> Consulter > Vertitude n° 20 - Octobre-Novembre-Décembre 2005

Crise du textile ou développement durable ?

Le textile français va mal. Et le récent dépôt de bilan de Tissage de Picardie, PME de 85 personnes spécialisée dans les tissus d'ameublement de luxe - et dont le président n’est autre que Guillaume Sarkozy (également président de l’Union des industries textiles) - n’est que le dernier avatar en lice d’une sombre actualité.
Une raison est avancée : la levée des quotas protectionnistes au 1er janvier dernier et l’explosion des importations de textile chinois. Pourtant, le scénario était prévisible.
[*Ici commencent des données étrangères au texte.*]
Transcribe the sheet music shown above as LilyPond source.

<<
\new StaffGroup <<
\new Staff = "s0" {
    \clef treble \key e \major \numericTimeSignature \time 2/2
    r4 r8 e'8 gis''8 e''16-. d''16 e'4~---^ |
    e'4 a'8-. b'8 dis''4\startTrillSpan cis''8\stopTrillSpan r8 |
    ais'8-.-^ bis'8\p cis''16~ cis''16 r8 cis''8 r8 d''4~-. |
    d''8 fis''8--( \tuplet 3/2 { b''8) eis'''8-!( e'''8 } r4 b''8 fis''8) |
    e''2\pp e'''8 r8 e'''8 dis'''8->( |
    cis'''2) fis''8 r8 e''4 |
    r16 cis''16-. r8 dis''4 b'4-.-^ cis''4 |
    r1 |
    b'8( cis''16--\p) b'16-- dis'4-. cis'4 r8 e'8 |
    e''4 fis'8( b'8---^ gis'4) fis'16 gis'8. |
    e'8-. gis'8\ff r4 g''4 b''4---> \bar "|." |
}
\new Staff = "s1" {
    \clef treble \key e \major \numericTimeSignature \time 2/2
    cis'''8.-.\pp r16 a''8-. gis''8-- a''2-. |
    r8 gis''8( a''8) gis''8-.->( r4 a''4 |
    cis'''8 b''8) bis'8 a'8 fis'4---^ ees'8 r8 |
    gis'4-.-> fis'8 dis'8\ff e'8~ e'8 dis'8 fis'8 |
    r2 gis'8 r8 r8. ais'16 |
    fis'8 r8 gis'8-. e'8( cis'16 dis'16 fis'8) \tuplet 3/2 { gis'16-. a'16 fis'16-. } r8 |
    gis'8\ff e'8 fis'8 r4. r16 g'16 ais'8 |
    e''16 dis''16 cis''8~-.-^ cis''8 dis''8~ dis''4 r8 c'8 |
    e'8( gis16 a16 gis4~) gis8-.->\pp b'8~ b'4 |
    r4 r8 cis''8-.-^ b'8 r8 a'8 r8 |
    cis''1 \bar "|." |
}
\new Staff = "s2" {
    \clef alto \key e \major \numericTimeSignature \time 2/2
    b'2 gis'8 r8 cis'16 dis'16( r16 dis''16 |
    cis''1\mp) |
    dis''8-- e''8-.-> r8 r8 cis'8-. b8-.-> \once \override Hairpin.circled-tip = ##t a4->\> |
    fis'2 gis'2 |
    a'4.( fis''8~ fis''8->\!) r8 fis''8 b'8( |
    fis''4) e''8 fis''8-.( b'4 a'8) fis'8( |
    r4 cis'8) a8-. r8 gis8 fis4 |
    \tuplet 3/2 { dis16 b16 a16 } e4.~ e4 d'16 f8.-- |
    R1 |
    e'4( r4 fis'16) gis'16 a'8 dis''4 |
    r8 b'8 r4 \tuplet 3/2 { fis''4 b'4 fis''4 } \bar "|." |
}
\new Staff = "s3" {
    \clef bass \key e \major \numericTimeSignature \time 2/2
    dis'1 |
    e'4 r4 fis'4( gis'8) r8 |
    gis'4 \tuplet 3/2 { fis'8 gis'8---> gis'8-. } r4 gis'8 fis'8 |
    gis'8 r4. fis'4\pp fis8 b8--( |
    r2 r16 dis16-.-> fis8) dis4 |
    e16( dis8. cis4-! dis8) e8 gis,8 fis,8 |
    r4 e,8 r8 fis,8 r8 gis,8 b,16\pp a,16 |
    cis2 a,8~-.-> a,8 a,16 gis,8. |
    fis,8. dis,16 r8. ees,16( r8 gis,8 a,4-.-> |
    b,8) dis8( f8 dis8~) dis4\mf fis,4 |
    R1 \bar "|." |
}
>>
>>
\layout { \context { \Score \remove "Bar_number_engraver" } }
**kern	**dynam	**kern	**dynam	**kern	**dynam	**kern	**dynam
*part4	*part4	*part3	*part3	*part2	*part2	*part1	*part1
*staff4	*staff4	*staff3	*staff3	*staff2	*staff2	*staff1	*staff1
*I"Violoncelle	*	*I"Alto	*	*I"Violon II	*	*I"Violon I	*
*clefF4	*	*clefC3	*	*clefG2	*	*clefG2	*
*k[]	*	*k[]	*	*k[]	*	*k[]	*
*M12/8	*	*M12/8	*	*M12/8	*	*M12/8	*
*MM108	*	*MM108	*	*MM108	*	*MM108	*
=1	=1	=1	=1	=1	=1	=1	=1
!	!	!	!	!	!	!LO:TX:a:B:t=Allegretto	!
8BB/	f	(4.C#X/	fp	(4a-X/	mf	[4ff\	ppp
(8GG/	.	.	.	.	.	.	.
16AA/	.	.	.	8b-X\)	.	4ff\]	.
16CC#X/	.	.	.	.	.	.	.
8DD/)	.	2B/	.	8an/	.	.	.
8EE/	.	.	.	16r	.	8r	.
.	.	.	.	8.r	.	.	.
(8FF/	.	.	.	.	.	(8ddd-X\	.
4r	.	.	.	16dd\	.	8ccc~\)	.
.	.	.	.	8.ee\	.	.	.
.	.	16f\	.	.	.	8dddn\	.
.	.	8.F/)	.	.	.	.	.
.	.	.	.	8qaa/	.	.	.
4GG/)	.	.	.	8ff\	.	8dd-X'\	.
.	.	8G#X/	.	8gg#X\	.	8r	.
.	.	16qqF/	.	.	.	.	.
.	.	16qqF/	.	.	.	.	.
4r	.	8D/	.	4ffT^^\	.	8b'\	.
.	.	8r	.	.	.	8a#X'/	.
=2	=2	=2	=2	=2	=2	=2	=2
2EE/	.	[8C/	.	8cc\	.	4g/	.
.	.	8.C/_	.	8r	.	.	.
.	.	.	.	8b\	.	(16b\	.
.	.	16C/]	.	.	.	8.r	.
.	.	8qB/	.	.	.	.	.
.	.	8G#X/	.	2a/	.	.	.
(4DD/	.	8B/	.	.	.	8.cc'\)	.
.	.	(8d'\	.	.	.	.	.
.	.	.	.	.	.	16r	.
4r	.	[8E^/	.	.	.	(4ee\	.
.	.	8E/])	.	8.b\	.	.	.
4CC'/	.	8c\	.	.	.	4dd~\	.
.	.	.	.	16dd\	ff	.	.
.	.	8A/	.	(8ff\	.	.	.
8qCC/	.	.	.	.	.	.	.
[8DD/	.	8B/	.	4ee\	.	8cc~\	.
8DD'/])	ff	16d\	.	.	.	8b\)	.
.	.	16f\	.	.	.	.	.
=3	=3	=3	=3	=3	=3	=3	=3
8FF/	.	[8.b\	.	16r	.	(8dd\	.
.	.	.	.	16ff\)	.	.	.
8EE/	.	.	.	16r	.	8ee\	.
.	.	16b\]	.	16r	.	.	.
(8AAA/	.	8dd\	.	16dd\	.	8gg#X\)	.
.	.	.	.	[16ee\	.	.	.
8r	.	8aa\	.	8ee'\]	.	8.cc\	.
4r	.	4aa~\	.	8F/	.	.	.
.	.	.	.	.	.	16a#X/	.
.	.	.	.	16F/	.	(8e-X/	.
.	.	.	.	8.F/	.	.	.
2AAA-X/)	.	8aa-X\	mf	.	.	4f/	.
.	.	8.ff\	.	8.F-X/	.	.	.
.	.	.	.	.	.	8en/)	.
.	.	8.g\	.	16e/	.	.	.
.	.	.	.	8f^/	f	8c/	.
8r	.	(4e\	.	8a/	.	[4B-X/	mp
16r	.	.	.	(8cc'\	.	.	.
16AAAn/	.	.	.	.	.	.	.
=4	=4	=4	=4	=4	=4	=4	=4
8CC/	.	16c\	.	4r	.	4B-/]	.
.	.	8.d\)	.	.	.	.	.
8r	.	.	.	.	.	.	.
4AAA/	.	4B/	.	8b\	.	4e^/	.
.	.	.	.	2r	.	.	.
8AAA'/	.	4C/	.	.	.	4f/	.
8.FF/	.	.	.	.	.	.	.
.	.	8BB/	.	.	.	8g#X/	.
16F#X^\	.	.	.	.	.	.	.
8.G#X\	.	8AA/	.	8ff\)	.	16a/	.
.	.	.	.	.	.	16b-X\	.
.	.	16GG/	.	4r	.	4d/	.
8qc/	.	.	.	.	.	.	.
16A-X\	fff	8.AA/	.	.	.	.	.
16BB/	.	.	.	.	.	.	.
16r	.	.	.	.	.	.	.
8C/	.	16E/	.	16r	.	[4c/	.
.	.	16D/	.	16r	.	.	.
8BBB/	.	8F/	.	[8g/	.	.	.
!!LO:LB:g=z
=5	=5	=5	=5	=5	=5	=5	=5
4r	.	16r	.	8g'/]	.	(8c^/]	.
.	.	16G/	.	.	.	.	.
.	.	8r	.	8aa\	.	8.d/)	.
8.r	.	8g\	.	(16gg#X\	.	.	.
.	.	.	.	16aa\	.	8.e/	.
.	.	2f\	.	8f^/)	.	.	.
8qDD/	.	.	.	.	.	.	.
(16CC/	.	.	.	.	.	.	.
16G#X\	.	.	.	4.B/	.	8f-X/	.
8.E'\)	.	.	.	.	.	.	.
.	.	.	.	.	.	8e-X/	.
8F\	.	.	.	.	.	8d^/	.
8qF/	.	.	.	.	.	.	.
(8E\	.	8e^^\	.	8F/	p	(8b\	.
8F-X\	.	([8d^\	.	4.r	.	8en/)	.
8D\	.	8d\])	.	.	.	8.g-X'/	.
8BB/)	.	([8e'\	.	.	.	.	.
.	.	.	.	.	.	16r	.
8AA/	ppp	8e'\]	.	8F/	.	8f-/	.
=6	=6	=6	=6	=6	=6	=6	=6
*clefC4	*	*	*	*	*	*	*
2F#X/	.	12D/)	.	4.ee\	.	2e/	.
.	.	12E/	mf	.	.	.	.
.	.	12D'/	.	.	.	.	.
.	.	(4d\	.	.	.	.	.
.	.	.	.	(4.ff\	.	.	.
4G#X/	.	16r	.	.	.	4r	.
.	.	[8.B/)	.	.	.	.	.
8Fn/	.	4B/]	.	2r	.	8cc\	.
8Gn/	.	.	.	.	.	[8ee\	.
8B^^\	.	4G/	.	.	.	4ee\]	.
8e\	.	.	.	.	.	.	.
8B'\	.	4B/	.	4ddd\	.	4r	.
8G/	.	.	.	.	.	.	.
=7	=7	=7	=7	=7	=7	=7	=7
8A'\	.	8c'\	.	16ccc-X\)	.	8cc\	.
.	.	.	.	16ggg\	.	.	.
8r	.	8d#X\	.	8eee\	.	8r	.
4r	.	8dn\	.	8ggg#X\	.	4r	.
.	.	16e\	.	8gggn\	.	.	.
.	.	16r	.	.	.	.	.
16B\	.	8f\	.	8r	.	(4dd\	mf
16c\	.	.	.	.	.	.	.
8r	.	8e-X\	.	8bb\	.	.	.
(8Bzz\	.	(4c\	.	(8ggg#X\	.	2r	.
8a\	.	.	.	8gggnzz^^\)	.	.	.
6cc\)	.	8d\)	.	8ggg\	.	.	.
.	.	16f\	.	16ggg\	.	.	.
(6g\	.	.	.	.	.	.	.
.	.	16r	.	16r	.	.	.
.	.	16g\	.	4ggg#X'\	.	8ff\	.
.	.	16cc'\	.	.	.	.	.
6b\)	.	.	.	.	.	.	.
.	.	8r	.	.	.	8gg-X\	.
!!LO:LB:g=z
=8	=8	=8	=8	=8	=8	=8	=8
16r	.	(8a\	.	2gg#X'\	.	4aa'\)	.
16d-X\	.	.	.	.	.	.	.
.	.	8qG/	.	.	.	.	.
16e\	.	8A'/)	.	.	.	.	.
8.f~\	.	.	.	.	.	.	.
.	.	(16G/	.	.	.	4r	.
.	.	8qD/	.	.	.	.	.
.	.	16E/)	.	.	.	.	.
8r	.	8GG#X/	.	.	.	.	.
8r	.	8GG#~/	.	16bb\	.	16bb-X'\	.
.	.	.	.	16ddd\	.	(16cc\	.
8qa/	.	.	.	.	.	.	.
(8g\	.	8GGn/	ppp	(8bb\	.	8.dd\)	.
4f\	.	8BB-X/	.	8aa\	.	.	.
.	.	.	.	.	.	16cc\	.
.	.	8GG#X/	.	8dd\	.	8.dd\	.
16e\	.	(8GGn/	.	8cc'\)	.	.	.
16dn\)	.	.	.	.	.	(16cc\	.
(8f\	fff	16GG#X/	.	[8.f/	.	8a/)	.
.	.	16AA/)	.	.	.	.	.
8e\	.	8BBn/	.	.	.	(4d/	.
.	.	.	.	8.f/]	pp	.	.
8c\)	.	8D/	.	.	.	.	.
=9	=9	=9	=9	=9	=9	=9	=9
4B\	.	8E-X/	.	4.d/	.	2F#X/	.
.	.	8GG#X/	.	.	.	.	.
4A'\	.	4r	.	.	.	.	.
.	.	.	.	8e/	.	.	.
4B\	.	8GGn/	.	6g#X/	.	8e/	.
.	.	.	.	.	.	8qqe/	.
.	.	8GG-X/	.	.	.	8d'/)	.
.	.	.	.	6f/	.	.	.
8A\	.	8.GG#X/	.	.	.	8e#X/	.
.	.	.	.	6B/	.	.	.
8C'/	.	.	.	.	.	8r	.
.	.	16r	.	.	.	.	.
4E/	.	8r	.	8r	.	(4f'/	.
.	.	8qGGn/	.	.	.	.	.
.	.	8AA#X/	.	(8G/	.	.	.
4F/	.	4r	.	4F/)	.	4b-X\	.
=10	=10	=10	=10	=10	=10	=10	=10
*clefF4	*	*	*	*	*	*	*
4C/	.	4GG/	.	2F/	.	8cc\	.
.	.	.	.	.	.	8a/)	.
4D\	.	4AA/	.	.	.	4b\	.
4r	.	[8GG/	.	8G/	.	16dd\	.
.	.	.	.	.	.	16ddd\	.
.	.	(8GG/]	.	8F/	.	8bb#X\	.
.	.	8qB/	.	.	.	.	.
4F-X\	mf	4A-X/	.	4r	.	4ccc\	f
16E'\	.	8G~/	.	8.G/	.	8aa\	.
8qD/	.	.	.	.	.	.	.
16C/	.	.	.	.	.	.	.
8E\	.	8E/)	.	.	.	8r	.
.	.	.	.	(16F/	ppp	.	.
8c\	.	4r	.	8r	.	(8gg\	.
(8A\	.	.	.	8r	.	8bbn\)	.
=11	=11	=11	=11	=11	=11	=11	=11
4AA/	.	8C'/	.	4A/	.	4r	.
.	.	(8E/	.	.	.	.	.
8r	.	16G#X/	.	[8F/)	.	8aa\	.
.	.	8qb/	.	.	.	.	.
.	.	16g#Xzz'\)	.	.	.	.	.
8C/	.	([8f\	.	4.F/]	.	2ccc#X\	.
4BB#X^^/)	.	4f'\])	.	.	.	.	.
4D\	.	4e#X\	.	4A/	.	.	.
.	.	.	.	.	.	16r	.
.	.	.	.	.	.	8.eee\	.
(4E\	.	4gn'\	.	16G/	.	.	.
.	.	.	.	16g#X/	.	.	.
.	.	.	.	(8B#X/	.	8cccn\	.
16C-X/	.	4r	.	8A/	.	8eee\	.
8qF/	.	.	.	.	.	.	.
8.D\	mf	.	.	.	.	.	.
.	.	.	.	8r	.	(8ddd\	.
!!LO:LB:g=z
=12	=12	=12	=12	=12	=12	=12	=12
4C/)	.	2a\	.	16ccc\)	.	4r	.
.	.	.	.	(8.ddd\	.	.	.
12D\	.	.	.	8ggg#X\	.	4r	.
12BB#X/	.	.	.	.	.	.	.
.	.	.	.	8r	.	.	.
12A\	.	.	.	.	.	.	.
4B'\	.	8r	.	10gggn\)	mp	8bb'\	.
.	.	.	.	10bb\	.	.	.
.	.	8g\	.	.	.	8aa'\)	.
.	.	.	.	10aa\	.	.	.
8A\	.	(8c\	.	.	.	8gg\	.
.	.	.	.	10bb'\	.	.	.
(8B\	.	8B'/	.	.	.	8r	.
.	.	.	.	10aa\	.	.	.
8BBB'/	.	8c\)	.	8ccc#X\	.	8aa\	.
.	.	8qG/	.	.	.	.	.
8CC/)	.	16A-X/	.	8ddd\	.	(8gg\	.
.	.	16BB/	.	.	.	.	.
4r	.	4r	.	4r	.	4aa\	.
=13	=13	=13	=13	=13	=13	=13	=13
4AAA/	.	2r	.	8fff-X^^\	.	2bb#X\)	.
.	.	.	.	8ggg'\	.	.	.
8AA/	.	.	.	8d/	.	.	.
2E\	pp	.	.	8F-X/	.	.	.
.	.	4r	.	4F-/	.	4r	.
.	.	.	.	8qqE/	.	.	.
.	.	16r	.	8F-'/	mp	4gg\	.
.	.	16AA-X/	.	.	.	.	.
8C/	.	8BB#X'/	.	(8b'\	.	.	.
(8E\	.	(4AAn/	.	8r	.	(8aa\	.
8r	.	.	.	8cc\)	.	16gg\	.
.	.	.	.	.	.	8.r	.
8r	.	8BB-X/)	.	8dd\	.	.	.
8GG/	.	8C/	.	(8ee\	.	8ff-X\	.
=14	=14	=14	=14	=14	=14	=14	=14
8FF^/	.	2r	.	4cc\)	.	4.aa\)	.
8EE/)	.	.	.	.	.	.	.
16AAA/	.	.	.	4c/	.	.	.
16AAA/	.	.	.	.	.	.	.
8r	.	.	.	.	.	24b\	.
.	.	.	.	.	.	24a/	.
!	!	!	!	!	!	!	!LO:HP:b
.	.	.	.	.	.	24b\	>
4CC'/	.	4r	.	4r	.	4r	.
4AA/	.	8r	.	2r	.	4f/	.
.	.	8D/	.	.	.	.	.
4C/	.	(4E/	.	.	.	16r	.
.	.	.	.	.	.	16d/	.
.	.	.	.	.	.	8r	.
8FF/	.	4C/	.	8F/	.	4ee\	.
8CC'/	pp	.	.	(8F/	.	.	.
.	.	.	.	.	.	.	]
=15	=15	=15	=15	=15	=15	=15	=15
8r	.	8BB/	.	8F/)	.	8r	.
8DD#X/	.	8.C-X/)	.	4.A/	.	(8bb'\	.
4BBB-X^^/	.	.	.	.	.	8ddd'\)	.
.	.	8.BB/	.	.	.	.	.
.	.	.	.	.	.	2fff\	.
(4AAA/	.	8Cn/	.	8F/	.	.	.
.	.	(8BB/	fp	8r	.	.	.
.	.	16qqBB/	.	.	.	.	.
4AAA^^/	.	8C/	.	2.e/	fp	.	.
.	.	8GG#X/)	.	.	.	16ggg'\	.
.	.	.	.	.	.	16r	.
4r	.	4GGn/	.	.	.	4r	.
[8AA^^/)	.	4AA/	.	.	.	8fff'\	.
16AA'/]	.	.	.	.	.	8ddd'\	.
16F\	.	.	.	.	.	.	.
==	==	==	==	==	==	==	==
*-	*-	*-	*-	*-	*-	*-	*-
Pays développés et pays en développement s’étaient, en effet, mis d’accord sur la suppression des restrictions à l'exportation dans le secteur du textile lors de l’Uruguay Round. Il y a dix ans, déjà !
Deux autres sont passées sous silence : notre manque de réalisme économique et surtout notre manque d’anticipation. Et contrairement à ce que veulent nous faire croire les Etats-Unis et l’Union Européenne, il est trop tard pour tenter de rétablir des barrières au commerce international dans ce secteur.
Libre concurrence oblige…


par Christian Veyre, rédacteur en chef - Vertitude magazine

Sortir de l’impasse
Alors que faire ? L’UIT* vient de donner une nouvelle orientation à sa stratégie. Elle préconise “face au durcissement de la concurrence internationale, encore aiguisée par la disparition des quotas, la valorisation de la mode et de la création, l’amélioration continue de ses outils de promotion, les salons professionnels ainsi que la mise au point de biens et de services textile-habillement respectant les critères du développement durable.” Elle n’est pas la seule. La DIES (Délégation interministérielle à l’Innovation Sociale et l’Economie Sociale) vient ainsi à l’occasion de la seconde édition de l’Ethical Fashion Show (salon de la mode éthique), de publier un Mémento de la mode éthique. Lequel permettra “(…) à l’heure des grands débats internationaux sur les quotas textiles (…), à tous, spécialistes ou profanes, un tour d’horizon des grands enjeux économiques, sociaux et environnementaux liés à cette approche nouvelle du secteur”, comme le souligne Gérard Sarracanie, Délégué Interministériel à l’innovation sociale et l’économie sociale.

Pour se projeter dans l’avenir
Voilà une tendance qui pourrait être exploitée par les professionnels du textile en France comme en Europe. À condition toutefois de ne pas « trop » se couper de ce qui se fait à l’international. Et donc – pourquoi pas ! – de profiter du 1er salon africain organisé pour les professionnels de la mode éthique et dénommé “Fibres et matières d’Afrique pour une mode équitable”, organisé par la DIES, le gouvernement du Burkina Faso et le MAE** en Avril 2006 à Ouagadougou. Un bon début pour “sentir” ce marché émergent, identifier acteurs et partenaires potentiels, s’enquérir des pratiques existantes, amorcer des contacts en vue de constituer un réseau solide, et mettre en place une veille « un peu poussée ».
Le besoin lui existe. Ce qu’ont bien compris les Autrichiens en lançant le label écologique du textile Oeko Tex (présent depuis 1993 sur le territoire français). Ou encore les Suisses avec notamment la marque Switcher. En France, Modetic se positionne sur la mouvance “mode, bio, équitable”, Natures et découvertes lance la gamme EkyoG, etc.
Un choix est offert aux professionnels du textile : refuser le protectionnisme et s’ouvrir à un commerce plus équitable, plus durable ! Mais sauront-ils profiter de cette opportunité ?

* Union des Industries Textiles.
** Ministère des Affaires Etrangères.